E a mulher lésbica, hein? Essa também sente os efeitos do machismo e do abuso psicológico desde cedo. Muitas vezes, começam na infância, quando a família e as pessoas próximas percebem os primeiros sinais. Se a família for religiosa, usa a Bíblia para justificar seus preconceitos, ignorando completamente que Deus é amor por definição e família é, acima de tudo, acolhimento. Sem falar nos rapazes perguntando, “como ela vai ser feliz sem um homem”? Eu tenho inveja da autoestima dos meninos, assumo. Quando veem o tamanho do estrago psíquico, os familiares costumam dizer: “não, pera. Não é bem assim. Cada um é que sabe de sua vida íntima”. Mas fazer um pix pra pagar a terapia da coitada, aposto que ninguém ia querer, né? Vamos fazer piada, porque mau humor dá rugas e nós mulheres temos que chegar aos 90 com cara de 20, não é mesmo?

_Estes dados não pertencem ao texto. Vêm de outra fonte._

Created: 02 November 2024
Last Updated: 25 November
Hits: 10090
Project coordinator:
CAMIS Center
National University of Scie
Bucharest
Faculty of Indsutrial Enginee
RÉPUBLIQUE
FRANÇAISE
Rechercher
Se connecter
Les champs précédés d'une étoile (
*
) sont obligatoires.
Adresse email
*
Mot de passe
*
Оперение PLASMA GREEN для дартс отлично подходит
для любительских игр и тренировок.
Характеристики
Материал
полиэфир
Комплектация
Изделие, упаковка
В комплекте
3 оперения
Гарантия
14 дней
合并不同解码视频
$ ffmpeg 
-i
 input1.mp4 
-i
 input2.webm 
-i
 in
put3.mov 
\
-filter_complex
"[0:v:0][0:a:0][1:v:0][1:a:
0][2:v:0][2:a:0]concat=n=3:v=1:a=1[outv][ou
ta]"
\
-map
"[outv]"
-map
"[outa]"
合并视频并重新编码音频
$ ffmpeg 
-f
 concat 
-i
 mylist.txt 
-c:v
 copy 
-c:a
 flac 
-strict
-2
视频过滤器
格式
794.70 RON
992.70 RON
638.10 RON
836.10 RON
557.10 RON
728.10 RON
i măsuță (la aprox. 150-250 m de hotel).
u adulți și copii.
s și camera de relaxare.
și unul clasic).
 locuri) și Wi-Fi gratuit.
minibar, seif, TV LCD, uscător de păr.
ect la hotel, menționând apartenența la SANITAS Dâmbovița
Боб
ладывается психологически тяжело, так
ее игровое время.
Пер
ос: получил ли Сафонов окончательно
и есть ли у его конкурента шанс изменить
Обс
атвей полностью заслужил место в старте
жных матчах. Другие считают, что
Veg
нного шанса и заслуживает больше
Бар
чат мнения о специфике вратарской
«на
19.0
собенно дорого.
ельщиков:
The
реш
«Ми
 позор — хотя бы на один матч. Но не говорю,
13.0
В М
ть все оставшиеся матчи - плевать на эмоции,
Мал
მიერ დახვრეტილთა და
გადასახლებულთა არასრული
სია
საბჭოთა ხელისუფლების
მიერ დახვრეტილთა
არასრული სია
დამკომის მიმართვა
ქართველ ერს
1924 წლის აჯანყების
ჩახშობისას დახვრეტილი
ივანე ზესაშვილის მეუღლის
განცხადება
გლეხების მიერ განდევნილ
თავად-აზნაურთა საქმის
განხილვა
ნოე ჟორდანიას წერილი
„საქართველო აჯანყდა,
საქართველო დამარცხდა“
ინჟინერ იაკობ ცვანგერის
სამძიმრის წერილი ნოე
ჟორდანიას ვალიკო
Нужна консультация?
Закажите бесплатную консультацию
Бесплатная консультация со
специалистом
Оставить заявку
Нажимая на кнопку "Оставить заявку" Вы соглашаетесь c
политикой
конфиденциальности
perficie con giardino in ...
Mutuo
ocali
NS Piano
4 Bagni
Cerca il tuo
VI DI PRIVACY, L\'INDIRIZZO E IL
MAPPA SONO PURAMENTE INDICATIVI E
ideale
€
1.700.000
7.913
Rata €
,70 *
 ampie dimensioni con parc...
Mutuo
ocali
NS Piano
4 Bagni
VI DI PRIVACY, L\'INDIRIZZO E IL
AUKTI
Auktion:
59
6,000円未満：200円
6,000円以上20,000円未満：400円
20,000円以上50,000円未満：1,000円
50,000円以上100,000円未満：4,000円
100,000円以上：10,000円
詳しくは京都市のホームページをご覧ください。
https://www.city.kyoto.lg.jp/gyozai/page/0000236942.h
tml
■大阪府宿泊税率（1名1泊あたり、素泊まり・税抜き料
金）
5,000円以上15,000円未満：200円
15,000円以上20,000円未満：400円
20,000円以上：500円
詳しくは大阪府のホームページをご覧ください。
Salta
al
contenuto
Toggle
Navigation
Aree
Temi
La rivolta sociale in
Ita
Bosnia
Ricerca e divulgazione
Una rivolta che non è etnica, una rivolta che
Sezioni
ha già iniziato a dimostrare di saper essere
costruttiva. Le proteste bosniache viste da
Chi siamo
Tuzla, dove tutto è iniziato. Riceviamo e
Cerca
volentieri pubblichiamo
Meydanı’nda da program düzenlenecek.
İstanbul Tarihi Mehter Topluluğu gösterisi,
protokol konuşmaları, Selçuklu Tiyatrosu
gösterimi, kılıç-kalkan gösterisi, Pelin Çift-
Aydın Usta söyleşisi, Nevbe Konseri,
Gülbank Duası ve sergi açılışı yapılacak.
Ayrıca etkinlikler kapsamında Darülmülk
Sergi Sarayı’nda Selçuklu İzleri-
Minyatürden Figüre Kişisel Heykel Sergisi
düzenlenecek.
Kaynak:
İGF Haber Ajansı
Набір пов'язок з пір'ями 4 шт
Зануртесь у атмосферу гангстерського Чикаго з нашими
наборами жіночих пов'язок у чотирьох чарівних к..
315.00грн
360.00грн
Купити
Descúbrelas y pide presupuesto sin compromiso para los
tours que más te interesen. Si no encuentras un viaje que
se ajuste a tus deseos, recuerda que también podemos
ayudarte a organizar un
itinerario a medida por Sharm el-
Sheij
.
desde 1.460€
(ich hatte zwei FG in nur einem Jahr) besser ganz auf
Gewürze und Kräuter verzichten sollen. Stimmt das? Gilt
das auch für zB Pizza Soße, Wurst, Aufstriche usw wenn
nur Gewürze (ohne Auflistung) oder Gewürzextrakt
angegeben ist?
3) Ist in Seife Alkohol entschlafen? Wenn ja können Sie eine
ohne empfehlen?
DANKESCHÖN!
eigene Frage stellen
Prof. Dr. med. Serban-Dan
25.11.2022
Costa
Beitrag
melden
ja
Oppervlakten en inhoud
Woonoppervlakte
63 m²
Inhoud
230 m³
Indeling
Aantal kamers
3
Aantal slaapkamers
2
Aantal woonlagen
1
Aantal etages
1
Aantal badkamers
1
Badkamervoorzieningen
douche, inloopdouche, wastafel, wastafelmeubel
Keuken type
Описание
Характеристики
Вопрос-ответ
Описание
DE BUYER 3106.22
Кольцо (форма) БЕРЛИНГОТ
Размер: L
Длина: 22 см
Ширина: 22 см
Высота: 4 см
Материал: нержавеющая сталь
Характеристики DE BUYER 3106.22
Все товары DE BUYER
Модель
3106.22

Ora, se existe o pensamento de que os corpos de meninas e mulheres são feitos para o homem, a sociedade não compreende quando vê uma mulher feliz com outra mulher. Pois, conforme o pensamento hegemônico, sempre faltará algo. Neste caso, faltaria um homem. Daí surgem perguntas como: quem é o homem da relação? Falando de aparência, tem aquela clássica “você nem parece lésbica, é tão feminina. ”
Uma sociedade disposta a compreender perceberia que identidade de gênero (forma de se colocar no mundo, que inclui, entre outras coisas, o jeito de vestir) e orientação sexual (por quem se sente atração sexual/afetiva/romântica) não são a mesma coisa. Em vez disso, muita gente opta por espalhar sua visão de mundo equivocada e preconceituosa em detrimento da vida e dignidade alheia.
Então eu me questiono: feliz dia da mulher? Depende. O direito de ser, viver e amar está sendo respeitado? Então, sim. É um dia feliz. Caso contrário, é só mais um dia de luta ao qual a mulher preta, a mulher trans e a lésbica já estão acostumadas.